The time had come.  Wifey was going to use my Christmas gift as the opportunity to get me to finally do it.  And as the day approached, I was feeling unsure about my cross.  Was it really what I wanted?  I mean REALLY?  Forever?  And the answer was “no.”  So Wifey suggested to me that I get…what I got.  And I listened because she is wise.

By this point I had already come my personal epiphany about being who I wanted to be without concern for the opinions of people I don’t really care about, but I hadn’t connected this epiphany to my tattoo dreams.  So when I made the final decision to go with a giant elm on my left forearm, I did so without fear or doubt.  It’s what I wanted, so I got it.

I tell this story to illustrate my decision to change my life.  I have one life to live.  It can be guided by the opinions of a panel of outside observers who ultimately don’t care about what happens to me one way or another, or it can be guided by me in the way that I want it to go.  Will some people doubt my professional abilities if they happen to catch a peek of my tat under my shirt cuff?  Maybe.  Will some people automatically assume that I am an amoral father because I am carrying my baby in an arm forever decorated in ink? Could be.  Are their assumptions correct?  Absolutely not.  In fact, I would argue that I am actually a better father and teacher BECAUSE I have a tattoo, because I feel more empowered and in control of my life.  For too long I’ve allowed myself to make decisions based on the perceptions of others.  And what has it gotten me?  A significant case of depression and self-doubt.  And those things suck.

30-Something Dad, Round 2

My blog is much neglected over the last 9 months. And I don’t care, stuff happens.
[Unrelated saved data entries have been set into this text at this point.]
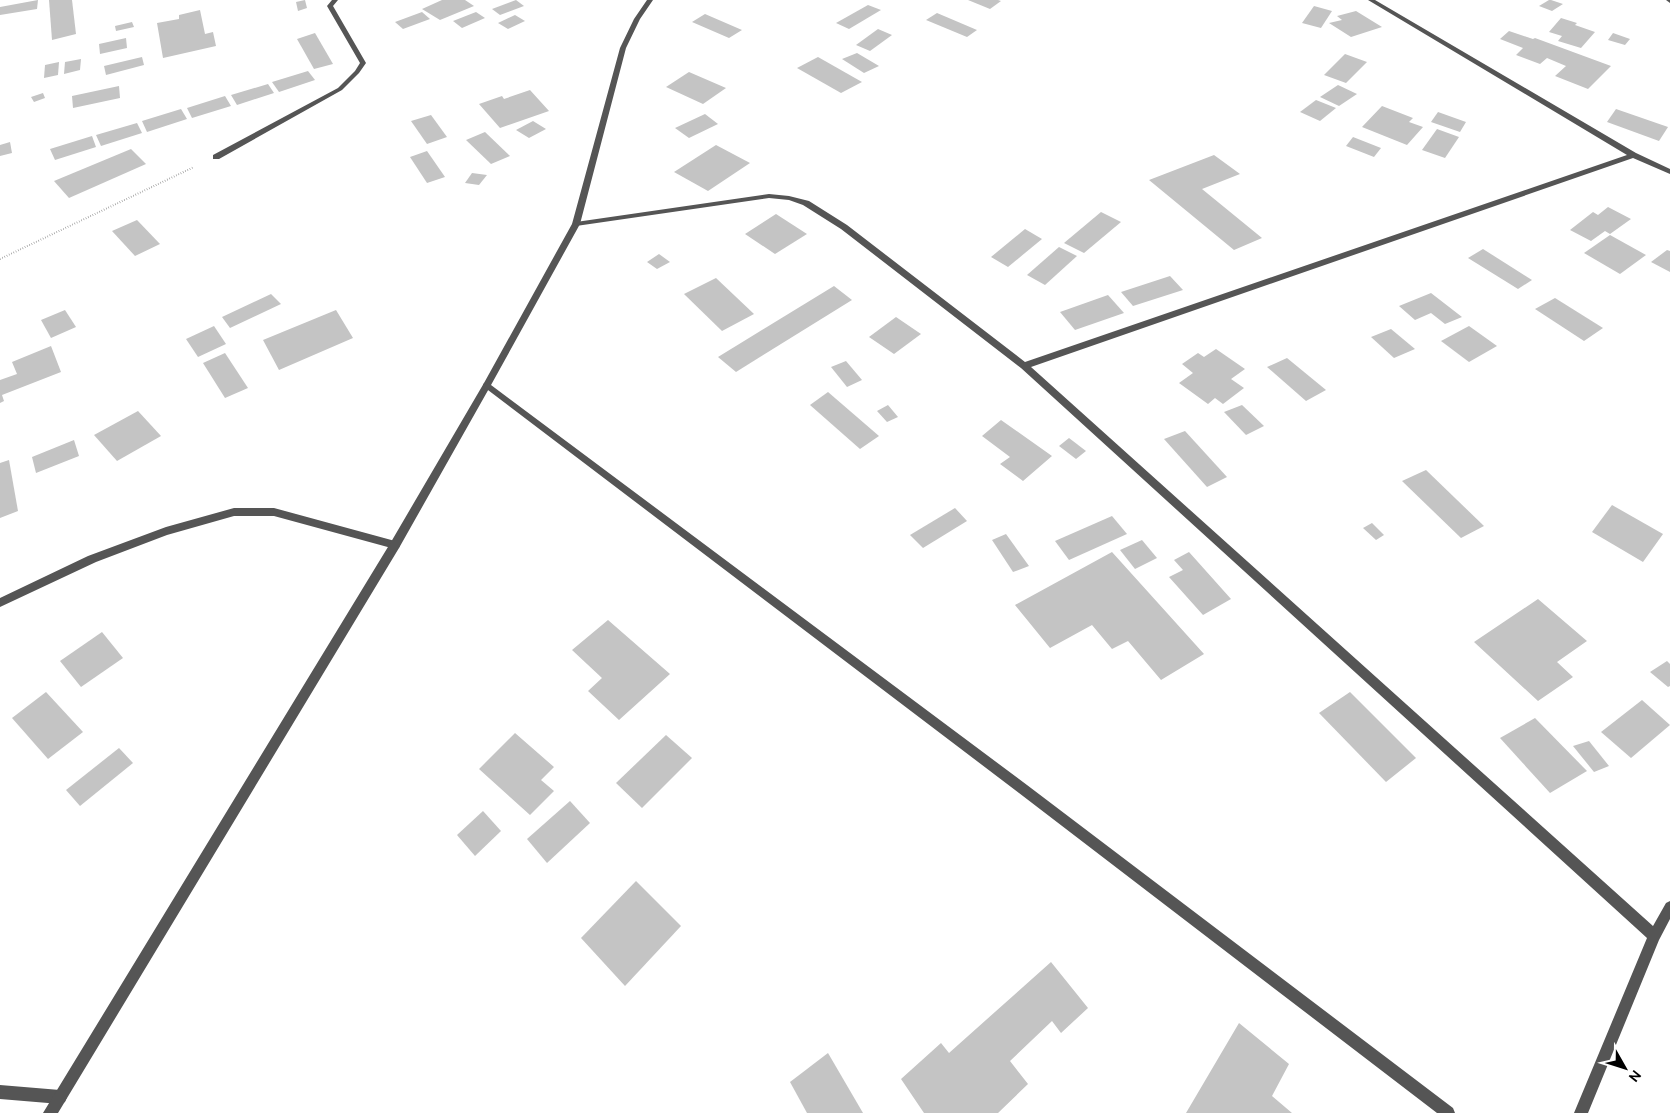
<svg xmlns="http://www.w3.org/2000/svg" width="1670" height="1113" viewBox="0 0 1670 1113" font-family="Ubuntu,sans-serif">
  <rect width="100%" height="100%" fill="#fff"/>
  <!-- building -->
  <g fill="#c4c4c4">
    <polygon points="38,0 37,9 0,15 0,7"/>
    <polygon points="49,0 72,0 76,34 52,40"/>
    <polygon points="305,0 307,8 298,11 296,2"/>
    <polygon points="442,0 465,0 474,6 440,20 422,9"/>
    <polygon points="516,0 524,6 500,15 492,9"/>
    <polygon points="968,0 998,0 1001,1 990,9"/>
    <polygon points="1549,0 1551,0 1563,4 1552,11 1539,6"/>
    <polygon points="868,5 881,10 849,29 836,23"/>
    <polygon points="1314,6 1332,11 1321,28 1302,23"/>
    <polygon points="200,10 205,34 213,32 216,46 163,58 157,23 179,19 179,15"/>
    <polygon points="1356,11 1382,27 1351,37 1329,23 1342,20 1337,16"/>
    <polygon points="422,12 430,19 403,29 395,22"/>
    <polygon points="476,12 485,18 462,28 453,21"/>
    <polygon points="937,13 977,30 967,37 926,20"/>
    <polygon points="705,14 742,30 729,38 692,22"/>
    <polygon points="515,15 525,21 508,29 498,23"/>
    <polygon points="1561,18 1577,23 1575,25 1595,32 1581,48 1558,41 1562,36 1549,32"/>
    <polygon points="132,22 134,27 116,31 115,26"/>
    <polygon points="878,29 892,35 870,51 856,45"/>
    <polygon points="1509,31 1533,39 1535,38 1611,66 1588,89 1555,76 1566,66 1547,58 1540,64 1516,55 1523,48 1500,39"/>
    <polygon points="315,33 333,64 314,69 297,39"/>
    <polygon points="1613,33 1630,39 1625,45 1608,40"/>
    <polygon points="126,38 127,48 100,54 99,44"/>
    <polygon points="857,53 879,66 864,73 842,59"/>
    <polygon points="1345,54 1367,62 1346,83 1324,75"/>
    <polygon points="142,57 144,65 106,75 104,66"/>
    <polygon points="818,57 862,82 841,93 797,68"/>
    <polygon points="81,59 80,70 64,74 65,62"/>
    <polygon points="59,62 58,75 44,78 45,65"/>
    <polygon points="308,71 315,80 279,92 272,82"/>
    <polygon points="689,72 726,88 703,104 666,87"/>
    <polygon points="268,84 274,93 237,105 231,95"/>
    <polygon points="1338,85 1357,94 1339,106 1320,97"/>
    <polygon points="119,86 120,98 73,108 72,96"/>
    <polygon points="530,90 549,111 500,128 479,104 502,96 504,99"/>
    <polygon points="43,93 45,98 34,102 31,97"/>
    <polygon points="225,96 231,106 192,118 187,108"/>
    <polygon points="1316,100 1336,108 1320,121 1300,112"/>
    <polygon points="1382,106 1413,118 1409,122 1423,127 1407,145 1362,127"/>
    <polygon points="181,109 187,119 147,132 142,121"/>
    <polygon points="1616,109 1668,127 1659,141 1607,122"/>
    <polygon points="1438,112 1466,122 1460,132 1431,122"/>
    <polygon points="705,114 718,124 689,138 675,128"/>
    <polygon points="431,115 447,137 427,144 411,121"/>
    <polygon points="533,121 546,129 529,138 516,130"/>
    <polygon points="137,123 142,133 101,146 96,135"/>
    <polygon points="1437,129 1459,137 1445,158 1422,150"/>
    <polygon points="485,132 510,156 491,164 466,140"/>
    <polygon points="92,136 96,147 55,160 50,149"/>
    <polygon points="1353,137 1381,148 1374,157 1346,146"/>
    <polygon points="10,142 12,153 0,156 0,145"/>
    <polygon points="716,145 750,163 708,191 674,172"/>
    <polygon points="131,149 146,164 69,198 54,181"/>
    <polygon points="427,151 445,177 427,183 410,157"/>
    <polygon points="1214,155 1240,174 1202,189 1262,238 1234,250 1149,180"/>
    <polygon points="472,173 487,175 479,185 465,183"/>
    <polygon points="1608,207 1631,219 1610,234 1605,231 1591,241 1570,230 1593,212 1598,215"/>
    <polygon points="1101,212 1121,222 1084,253 1064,243"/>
    <polygon points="776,214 807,234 775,254 745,234"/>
    <polygon points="137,220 160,244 135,256 112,231"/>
    <polygon points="1025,229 1042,239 1008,267 991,257"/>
    <polygon points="1610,235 1646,255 1620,274 1584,253"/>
    <polygon points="1059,247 1077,256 1045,285 1027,275"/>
    <polygon points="1483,249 1532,280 1518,289 1468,258"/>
    <polygon points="1667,250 1670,251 1670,272 1651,262"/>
    <polygon points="659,254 670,262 657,269 647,262"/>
    <polygon points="1170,276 1183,290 1133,306 1121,292"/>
    <polygon points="716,278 754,314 722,331 684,294"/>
    <polygon points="834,286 852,300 736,372 718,357"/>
    <polygon points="1431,293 1462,317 1445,324 1431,313 1415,320 1399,306"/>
    <polygon points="271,294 281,304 230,328 222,317"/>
    <polygon points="1108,295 1124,313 1075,330 1060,312"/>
    <polygon points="1555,298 1603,328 1584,341 1535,309"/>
    <polygon points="65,310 76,327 51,338 41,320"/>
    <polygon points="336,310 353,338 279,370 263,340"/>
    <polygon points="896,317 921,334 894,354 869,337"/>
    <polygon points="214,326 226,344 198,357 186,339"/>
    <polygon points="1469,326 1497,346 1469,362 1441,341"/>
    <polygon points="1391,329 1415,349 1394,358 1371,337"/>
    <polygon points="51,346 61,372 2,395 4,401 0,403 0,380 17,374 12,362"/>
    <polygon points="1216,349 1245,369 1231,379 1244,388 1223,404 1215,398 1208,404 1179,383 1193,373 1182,364 1198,353 1204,357"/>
    <polygon points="225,353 248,388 225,398 203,363"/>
    <polygon points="1287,358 1326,390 1306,401 1267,367"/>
    <polygon points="846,361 862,380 847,387 831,367"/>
    <polygon points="828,392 879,436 860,449 810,405"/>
    <polygon points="888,405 898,417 887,422 877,411"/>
    <polygon points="1242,405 1264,426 1246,435 1224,412"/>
    <polygon points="138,411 161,436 117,461 94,435"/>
    <polygon points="1001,420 1052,456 1023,481 1000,464 1010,457 982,436"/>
    <polygon points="1185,431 1227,477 1207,487 1164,439"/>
    <polygon points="1069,438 1086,451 1076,459 1059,446"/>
    <polygon points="74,440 79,456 36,473 32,457"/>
    <polygon points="9,460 18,511 0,518 0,463"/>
    <polygon points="1426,470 1484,526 1461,538 1402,481"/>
    <polygon points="1612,505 1663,534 1643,562 1592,532"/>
    <polygon points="955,508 967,521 923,548 910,535"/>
    <polygon points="1112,516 1127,534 1069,560 1055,541"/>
    <polygon points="1372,523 1384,535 1376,540 1363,528"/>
    <polygon points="1006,534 1029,566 1013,572 992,540"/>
    <polygon points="1142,540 1157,558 1135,569 1120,550"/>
    <polygon points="1112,552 1204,654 1161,680 1128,641 1112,649 1092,625 1050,648 1015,605"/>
    <polygon points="1189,552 1231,599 1203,615 1169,577 1183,570 1174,560"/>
    <polygon points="1538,599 1587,641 1557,662 1573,677 1538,701 1474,642"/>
    <polygon points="608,620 670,674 619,720 588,691 602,678 572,650"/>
    <polygon points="102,632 123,658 81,687 60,661"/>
    <polygon points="1667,661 1670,664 1670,686 1668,687 1650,672"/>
    <polygon points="46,692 83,732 48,759 12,718"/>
    <polygon points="1350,692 1416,758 1386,782 1319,713"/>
    <polygon points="1642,700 1670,725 1631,758 1601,732"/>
    <polygon points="1535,718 1587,771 1550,793 1500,738"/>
    <polygon points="515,733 554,767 541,780 554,791 530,815 479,769"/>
    <polygon points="666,735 692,758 642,808 616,783"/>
    <polygon points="1589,741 1609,766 1594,772 1573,746"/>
    <polygon points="119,748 133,763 80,806 66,790"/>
    <polygon points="570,801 590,823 547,863 527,839"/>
    <polygon points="483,811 501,831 475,856 457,835"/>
    <polygon points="636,881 681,926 625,986 581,938"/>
    <polygon points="1051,962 1088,1008 1061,1033 1052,1021 1010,1061 1028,1084 998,1113 924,1113 901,1079 941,1043 949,1053"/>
    <polygon points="1239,1023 1289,1064 1272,1096 1292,1113 1186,1113"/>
    <polygon points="828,1053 863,1113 807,1113 790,1082"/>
  </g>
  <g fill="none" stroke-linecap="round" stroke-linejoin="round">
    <!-- path -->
    <polyline stroke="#777" stroke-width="2" stroke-dasharray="0.5 2" stroke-linecap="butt" points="0,259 194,167"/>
    <!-- minor -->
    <g fill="#555" fill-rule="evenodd">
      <polygon points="332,0 338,0 333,6 366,63 359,73 342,90 219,159 213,159 213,155 338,88 355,71 360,63 327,6"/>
      <polygon points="1368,0 1375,0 1636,153 1670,169 1670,174 1633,158 1031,367 1653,926 1666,903 1670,901 1670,919 1659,940 1588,1113 1574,1113 1647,938 1021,368 841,229 803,205 789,200 769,198 576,226 572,224 576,222 769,194 789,196 809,201 847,225 1025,362 1627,155"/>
      <polygon points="1666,0 1670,0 1670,3"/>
      <polygon points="487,382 1027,785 1453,1108 1455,1113 1437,1113 1019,793 484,387 483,385 484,383"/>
      <polygon points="234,508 274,508 395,541 399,542 400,545 399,548 395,549 274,516 234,516 167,535 96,562 0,607 0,598 88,556 166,527"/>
      <polygon points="0,1085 60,1090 65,1092 67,1097 65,1102 60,1104 0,1099"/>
    </g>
    <!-- tertiary -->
    <polygon fill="#555" fill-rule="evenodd" points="647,0 653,0 640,19 626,48 580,224 491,385 399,548 58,1113 43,1113 391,542 484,383 572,224 620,48 634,19"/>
  </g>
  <!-- north arrow -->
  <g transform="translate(1625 1068) rotate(129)" stroke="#ffffff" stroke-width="4" paint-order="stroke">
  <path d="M0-4L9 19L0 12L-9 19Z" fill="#000000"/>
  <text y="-8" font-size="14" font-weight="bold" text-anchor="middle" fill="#000000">N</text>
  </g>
</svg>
I’ve actually started about 10 different posts that never got published, one for every month I’ve been “silent” I suppose. I would be struck by random inspiration and start to type, and then lose interest and abandon the effort. The story of my life for the last little bit.
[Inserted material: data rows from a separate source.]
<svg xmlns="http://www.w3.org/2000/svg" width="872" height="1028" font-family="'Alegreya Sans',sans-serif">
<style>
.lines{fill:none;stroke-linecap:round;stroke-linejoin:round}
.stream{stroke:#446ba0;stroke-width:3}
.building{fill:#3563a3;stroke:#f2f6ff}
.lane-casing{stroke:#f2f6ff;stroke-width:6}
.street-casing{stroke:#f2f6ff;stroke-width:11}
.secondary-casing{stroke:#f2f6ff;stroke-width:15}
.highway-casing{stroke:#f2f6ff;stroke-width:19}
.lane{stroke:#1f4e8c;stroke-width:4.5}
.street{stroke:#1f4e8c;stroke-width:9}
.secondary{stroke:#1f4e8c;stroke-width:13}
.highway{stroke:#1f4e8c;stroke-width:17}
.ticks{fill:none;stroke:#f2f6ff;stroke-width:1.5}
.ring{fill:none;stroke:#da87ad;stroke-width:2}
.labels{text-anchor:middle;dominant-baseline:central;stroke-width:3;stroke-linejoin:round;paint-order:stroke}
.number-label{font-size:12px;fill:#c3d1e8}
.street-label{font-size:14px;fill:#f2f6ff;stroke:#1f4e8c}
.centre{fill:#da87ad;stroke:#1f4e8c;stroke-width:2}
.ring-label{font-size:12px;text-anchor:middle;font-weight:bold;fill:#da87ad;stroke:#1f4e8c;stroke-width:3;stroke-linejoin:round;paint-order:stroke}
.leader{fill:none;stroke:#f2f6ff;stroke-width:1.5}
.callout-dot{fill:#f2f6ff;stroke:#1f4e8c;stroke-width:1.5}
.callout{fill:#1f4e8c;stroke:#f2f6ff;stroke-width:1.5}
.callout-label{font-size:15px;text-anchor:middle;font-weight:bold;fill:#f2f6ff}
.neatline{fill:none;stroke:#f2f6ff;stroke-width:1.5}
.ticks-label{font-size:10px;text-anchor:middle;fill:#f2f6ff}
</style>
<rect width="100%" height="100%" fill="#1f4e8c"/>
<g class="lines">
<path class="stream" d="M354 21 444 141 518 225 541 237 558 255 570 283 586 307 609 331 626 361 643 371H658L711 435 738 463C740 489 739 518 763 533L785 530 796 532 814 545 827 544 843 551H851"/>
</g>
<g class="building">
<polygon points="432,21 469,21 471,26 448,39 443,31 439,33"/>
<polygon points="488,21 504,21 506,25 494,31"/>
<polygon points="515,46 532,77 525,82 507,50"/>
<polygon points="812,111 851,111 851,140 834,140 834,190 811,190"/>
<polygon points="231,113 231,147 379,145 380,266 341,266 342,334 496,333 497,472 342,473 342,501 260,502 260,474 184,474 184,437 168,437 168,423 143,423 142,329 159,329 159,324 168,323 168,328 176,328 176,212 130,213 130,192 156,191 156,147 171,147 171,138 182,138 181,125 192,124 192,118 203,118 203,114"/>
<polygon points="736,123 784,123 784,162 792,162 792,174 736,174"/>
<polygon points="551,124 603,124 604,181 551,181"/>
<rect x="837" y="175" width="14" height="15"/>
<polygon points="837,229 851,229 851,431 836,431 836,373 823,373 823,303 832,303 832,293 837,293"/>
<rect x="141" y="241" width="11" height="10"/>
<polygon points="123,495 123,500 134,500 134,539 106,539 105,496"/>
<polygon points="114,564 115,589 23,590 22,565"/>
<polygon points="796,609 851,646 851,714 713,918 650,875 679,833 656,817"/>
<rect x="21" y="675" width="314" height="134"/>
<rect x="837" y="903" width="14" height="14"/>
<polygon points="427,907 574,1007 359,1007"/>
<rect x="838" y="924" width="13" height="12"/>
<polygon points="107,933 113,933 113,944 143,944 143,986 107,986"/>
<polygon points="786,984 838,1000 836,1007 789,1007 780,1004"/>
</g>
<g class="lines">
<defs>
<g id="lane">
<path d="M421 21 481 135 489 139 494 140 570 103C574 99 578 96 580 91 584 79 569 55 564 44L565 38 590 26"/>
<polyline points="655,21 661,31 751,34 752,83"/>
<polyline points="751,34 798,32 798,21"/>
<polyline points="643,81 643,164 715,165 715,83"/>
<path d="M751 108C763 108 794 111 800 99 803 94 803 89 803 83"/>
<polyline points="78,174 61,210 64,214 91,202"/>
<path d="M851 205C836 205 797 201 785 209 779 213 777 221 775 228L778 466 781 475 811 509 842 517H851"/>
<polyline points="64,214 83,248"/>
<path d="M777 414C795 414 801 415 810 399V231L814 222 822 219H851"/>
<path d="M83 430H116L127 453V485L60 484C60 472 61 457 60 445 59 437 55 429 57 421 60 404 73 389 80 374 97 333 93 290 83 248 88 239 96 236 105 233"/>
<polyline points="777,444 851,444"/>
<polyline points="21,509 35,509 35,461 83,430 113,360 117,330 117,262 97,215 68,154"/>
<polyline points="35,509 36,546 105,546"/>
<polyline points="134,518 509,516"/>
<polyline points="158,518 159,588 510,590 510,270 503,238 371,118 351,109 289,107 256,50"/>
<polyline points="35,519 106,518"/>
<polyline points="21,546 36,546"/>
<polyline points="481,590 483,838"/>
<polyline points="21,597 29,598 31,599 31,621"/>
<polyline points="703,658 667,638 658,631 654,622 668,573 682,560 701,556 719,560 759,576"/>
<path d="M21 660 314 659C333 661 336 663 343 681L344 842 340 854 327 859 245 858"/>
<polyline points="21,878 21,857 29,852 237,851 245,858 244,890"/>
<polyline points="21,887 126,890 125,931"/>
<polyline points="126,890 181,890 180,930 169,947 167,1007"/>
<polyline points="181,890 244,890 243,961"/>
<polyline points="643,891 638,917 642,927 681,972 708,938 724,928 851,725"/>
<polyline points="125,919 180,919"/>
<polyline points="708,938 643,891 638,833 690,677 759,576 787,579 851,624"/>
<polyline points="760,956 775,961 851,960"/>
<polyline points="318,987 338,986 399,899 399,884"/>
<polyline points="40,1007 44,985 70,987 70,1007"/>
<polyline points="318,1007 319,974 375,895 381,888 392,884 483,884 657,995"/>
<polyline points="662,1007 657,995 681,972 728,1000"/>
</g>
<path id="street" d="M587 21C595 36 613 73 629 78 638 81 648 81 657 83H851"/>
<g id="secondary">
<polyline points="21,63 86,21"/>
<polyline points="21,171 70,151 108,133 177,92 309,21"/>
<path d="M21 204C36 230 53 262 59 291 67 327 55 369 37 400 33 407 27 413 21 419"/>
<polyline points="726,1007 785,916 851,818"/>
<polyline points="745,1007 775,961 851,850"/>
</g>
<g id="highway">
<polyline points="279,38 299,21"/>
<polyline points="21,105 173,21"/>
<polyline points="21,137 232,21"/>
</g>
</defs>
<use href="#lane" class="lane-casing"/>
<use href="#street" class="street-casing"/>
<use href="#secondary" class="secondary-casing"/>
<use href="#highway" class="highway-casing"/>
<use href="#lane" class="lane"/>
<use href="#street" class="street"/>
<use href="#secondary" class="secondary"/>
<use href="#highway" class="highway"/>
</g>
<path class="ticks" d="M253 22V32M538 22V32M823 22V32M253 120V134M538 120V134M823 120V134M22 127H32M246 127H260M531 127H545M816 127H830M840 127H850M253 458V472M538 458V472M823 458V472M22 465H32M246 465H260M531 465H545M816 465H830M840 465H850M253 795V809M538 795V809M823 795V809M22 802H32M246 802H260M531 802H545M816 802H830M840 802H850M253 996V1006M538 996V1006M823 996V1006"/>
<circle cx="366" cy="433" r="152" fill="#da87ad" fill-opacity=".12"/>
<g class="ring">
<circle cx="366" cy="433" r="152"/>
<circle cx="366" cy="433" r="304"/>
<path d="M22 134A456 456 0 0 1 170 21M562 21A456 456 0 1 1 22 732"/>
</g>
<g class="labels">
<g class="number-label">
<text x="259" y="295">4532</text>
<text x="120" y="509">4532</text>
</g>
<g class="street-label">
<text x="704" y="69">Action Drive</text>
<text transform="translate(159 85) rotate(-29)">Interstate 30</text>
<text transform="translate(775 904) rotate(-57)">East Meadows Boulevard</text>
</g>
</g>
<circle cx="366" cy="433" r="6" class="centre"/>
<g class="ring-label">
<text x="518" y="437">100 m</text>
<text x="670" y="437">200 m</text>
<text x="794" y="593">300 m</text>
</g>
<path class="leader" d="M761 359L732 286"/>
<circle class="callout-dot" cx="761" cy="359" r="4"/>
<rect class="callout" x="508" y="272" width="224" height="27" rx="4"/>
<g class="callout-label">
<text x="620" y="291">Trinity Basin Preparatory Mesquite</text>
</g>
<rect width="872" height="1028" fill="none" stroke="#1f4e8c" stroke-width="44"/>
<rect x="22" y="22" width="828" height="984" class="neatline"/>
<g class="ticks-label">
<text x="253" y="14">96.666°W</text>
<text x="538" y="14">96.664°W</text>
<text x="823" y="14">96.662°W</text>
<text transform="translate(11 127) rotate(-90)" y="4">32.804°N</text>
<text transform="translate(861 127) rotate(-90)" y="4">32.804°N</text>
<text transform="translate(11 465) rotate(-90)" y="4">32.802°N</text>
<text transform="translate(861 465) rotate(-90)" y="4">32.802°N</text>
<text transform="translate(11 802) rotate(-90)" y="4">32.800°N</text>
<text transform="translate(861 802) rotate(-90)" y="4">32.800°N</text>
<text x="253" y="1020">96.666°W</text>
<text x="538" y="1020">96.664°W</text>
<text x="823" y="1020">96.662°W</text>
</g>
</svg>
You see, I started this blog as a way to jump-start my life. I thought that if I embraced who and where I was whole-heartedly and energetically, I might actually convince myself that my life was just as good as I thought it should be. That was a fail. In order to blog successfully, you have to be pretty narcissistic. You have to believe that your life is interesting enough for people to want to read about it. And I haven’t found myself to be particularly interesting for a while, therefore developing a major case of blogger’s block.

But lately I’ve been doing some self-reflection and I’ve come to realize something: when your life sucks, change it. Despite my best efforts to avoid it, I’ve been caught in the trap of suburbia: fit in, fit in, fit in. Well I don’t fit, no matter how hard I try. I’m not suburban. I don’t care about buying shit. I don’t care about the latest, greatest new chain restaurant. I don’t care about having lots of money. I don’t care about being fashionable, etc., etc., etc. I’ve known this for a long time on an intellectual level, but somehow my inner psyche didn’t connect with that and so subconsciously I’ve been stressing about the fact that I just can’t make it work. I’m done with that now. My psyche has seen the light.

So, welcome to 30-Something Dad, Round 2 where, for better or for worse, I’m just going to let loose to say whatever I want, shoot from the hip, and document my ongoing journey back to just being who I am. If you are enjoying yourself, continue to follow my blog. And if not, then shut it…’cuz I do what I want.